Why do you need controls? Well, you need controls, in some cases, because you have compliance requirements, for example, because you have security to think about, and you need to put some limitations on what people do. There are a number of reasons why you might need the structure of a bureaucracy. But what you don't want is for it to be coercive, petrified, and bloated.

So the idea of a bureaucratic transformation is to turn what is a coercive bureaucracy into an enabling bureaucracy. You want to turn what is a petrified bureaucracy into a learning bureaucracy that's constantly able to improve itself, and you want to turn a bloated bureaucracy into a lean bureaucracy. Now, that might sound impossible, but as we showed with the technique of the razor, we could still work within that framework and just look at the value stream, cut out the pieces that were adding waste, and make the processes that were important to the overseers much leaner and still have them fulfill the same needs.

So that's what we try to do when we're transforming bureaucracy with the help of the monkey, the razor, and the sumo wrestler. And when you do it successfully, then the bureaucracy is actually on your side and helping you to enforce the good practices that you are trying to spread across the organization. So bureaucracy is quite wonderful in that way.

So what I really want to-- let me put it this way. Our digital transformations are really important, and it's crazy to let them get stopped by ineffective bureaucracy. It's important to learn these techniques of, instead of panicking in the face of bureaucracy or getting upset by it, instead to see a way to working with that bureaucracy and succeeding in the transformation, even while the bureaucracy is there and watching in a way.

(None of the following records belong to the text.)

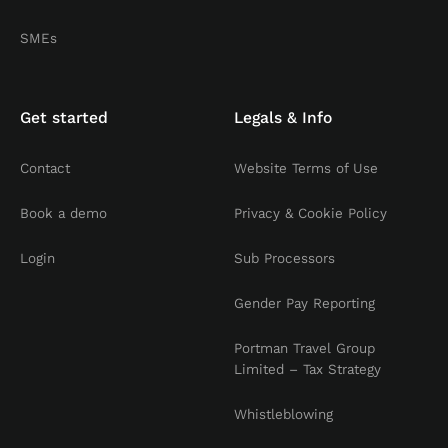
SMEs
Get started
Legals & Info
Contact
Website Terms of Use
Book a demo
Privacy & Cookie Policy
Login
Sub Processors
Gender Pay Reporting
Portman Travel Group
Limited – Tax Strategy
Whistleblowing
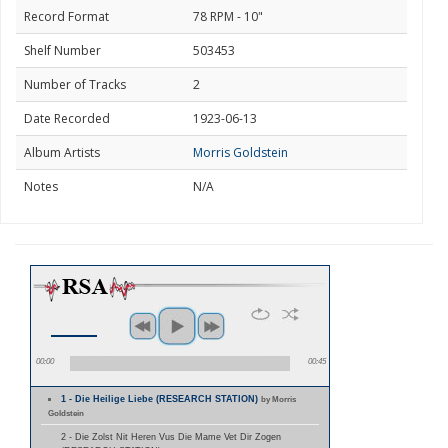
Record Format
78 RPM - 10"
Shelf Number
503453
Number of Tracks
2
Date Recorded
1923-06-13
Album Artists
Morris Goldstein
Notes
N/A
00:00
00:45
1 - Die Heilige Liebe (RESEARCH STATION)
by Morris
Goldstein
2 - Die Zolst Nit Heren Vus Die Mame Vet Dir Zogen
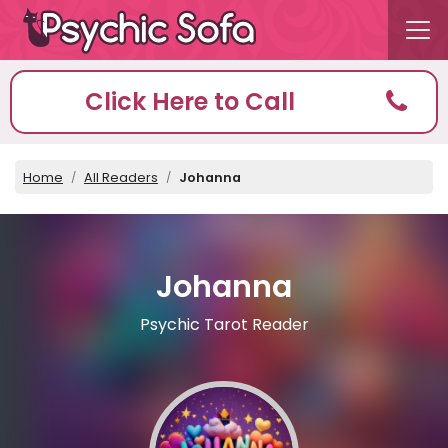
Click Here to Call
Home
All Readers
Johanna
Johanna
Psychic Tarot Reader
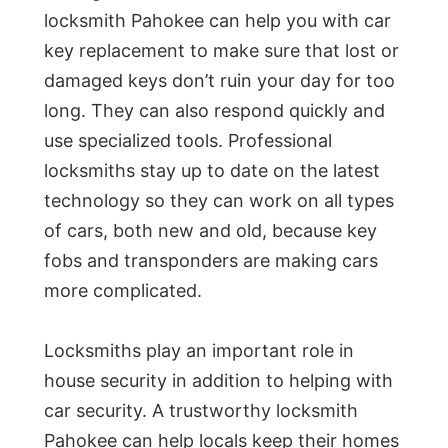
locksmith Pahokee can help you with car
key replacement to make sure that lost or
damaged keys don’t ruin your day for too
long. They can also respond quickly and
use specialized tools. Professional
locksmiths stay up to date on the latest
technology so they can work on all types
of cars, both new and old, because key
fobs and transponders are making cars
more complicated.
Locksmiths play an important role in
house security in addition to helping with
car security. A trustworthy locksmith
Pahokee can help locals keep their homes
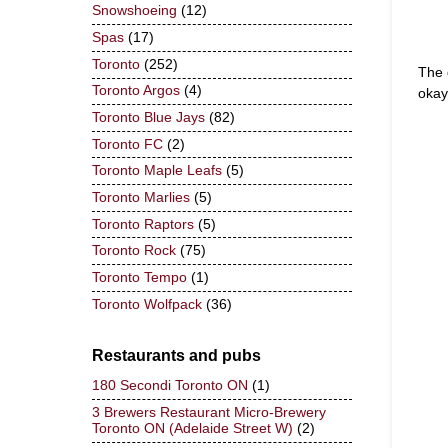
Snowshoeing
(12)
Spas
(17)
Toronto
(252)
The 
Toronto Argos
(4)
okay
Toronto Blue Jays
(82)
Toronto FC
(2)
Toronto Maple Leafs
(5)
Toronto Marlies
(5)
Toronto Raptors
(5)
Toronto Rock
(75)
Toronto Tempo
(1)
Toronto Wolfpack
(36)
Restaurants and pubs
180 Secondi Toronto ON
(1)
3 Brewers Restaurant Micro-Brewery
Toronto ON (Adelaide Street W)
(2)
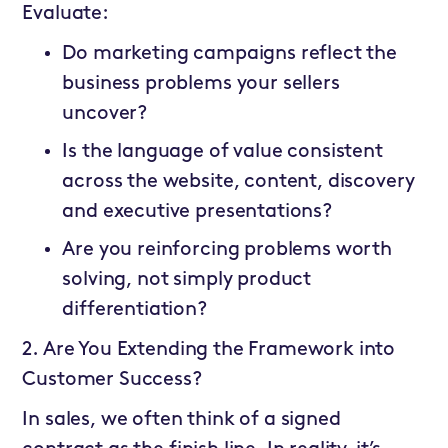
Evaluate:
Do marketing campaigns reflect the
business problems your sellers
uncover?
Is the language of value consistent
across the website, content, discovery
and executive presentations?
Are you reinforcing problems worth
solving, not simply product
differentiation?
2. Are You Extending the Framework into
Customer Success?
In sales, we often think of a signed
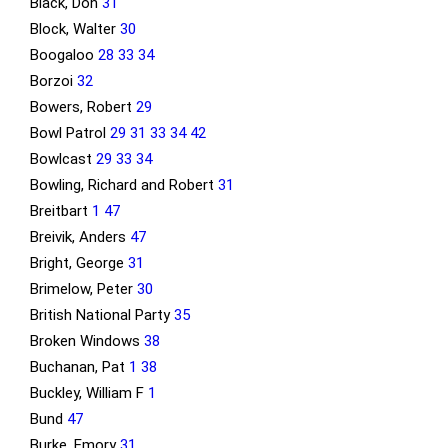
Black, Don
31
Block, Walter
30
Boogaloo
28
33
34
Borzoi
32
Bowers, Robert
29
Bowl Patrol
29
31
33
34
42
Bowlcast
29
33
34
Bowling, Richard and Robert
31
Breitbart
1
47
Breivik, Anders
47
Bright, George
31
Brimelow, Peter
30
British National Party
35
Broken Windows
38
Buchanan, Pat
1
38
Buckley, William F
1
Bund
47
Burke, Emory
31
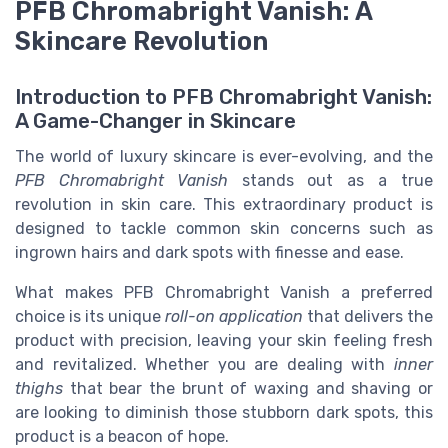
PFB Chromabright Vanish: A
Skincare Revolution
Introduction to PFB Chromabright Vanish:
A Game-Changer in Skincare
The world of luxury skincare is ever-evolving, and the
PFB Chromabright Vanish
stands out as a true
revolution in skin care. This extraordinary product is
designed to tackle common skin concerns such as
ingrown hairs and dark spots with finesse and ease.
What makes PFB Chromabright Vanish a preferred
choice is its unique
roll-on application
that delivers the
product with precision, leaving your skin feeling fresh
and revitalized. Whether you are dealing with
inner
thighs
that bear the brunt of waxing and shaving or
are looking to diminish those stubborn dark spots, this
product is a beacon of hope.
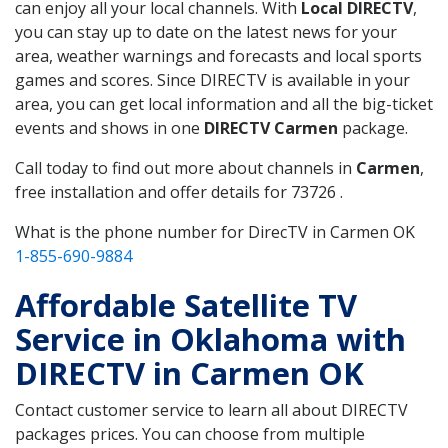
can enjoy all your local channels. With
Local DIRECTV
,
you can stay up to date on the latest news for your
area, weather warnings and forecasts and local sports
games and scores. Since DIRECTV is available in your
area, you can get local information and all the big-ticket
events and shows in one
DIRECTV Carmen
package.
Call today to find out more about channels in
Carmen
,
free installation and offer details for 73726 .
What is the phone number for DirecTV in Carmen OK
1-855-690-9884
Affordable Satellite TV
Service in Oklahoma with
DIRECTV in Carmen OK
Contact customer service to learn all about DIRECTV
packages prices. You can choose from multiple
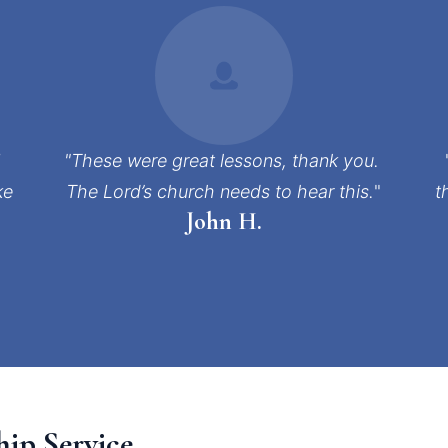
 
"These were great lessons, thank you. 
e 
The Lord’s church needs to hear this.
"
t
John H.
hip Service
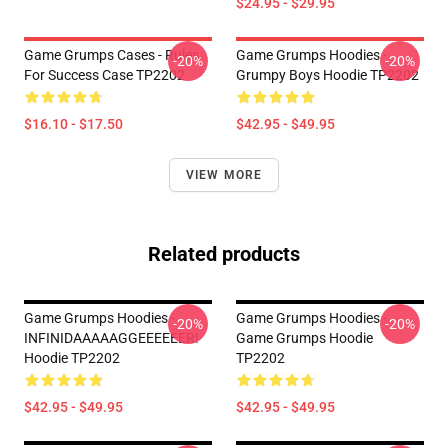
$24.95 - $29.95
Game Grumps Cases - Rules
Game Grumps Hoodies -
-20%
-20%
For Success Case TP2202
Grumpy Boys Hoodie TP2202
$16.10 - $17.50
$42.95 - $49.95
VIEW MORE
Related products
Game Grumps Hoodies -
Game Grumps Hoodies -
-20%
-20%
INFINIDAAAAAGGEEEEEER!
Game Grumps Hoodie
Hoodie TP2202
TP2202
$42.95 - $49.95
$42.95 - $49.95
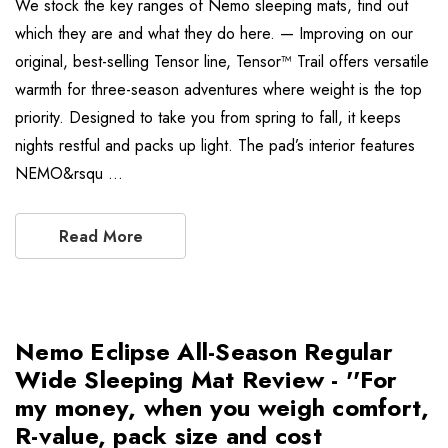
We stock the key ranges of Nemo sleeping mats, find out
which they are and what they do here. — Improving on our
original, best-selling Tensor line, Tensor™ Trail offers versatile
warmth for three-season adventures where weight is the top
priority. Designed to take you from spring to fall, it keeps
nights restful and packs up light. The pad’s interior features
NEMO&rsqu …
Read More
Nemo Eclipse All-Season Regular
Wide Sleeping Mat Review - ''For
my money, when you weigh comfort,
R-value, pack size and cost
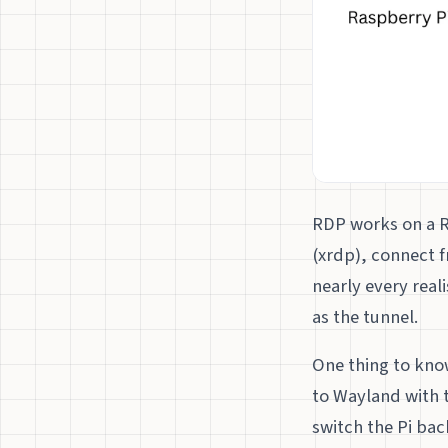
RDP works on a R
(xrdp), connect f
nearly every real
as the tunnel.
One thing to kno
to Wayland with 
switch the Pi bac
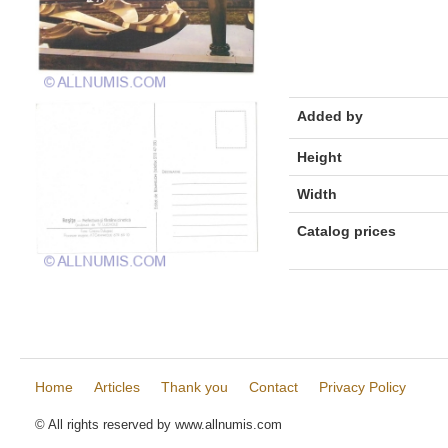
Added by
Height
Width
Catalog prices
Home
Articles
Thank you
Contact
Privacy Policy
© All rights reserved by www.allnumis.com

And this is so important because the potential of our digital world, the potential of DevOps and the cloud and user-centric design is enormous, and there's no reason why it has to be held back by bureaucracy. So I'd ask you to take a look at the plays that I suggest in the book, and I think there are about 30 of them altogether, and see if maybe some of them will actually help you dealing with the things that are frustrating you in an organization.

I hope you will. Thank you for listening.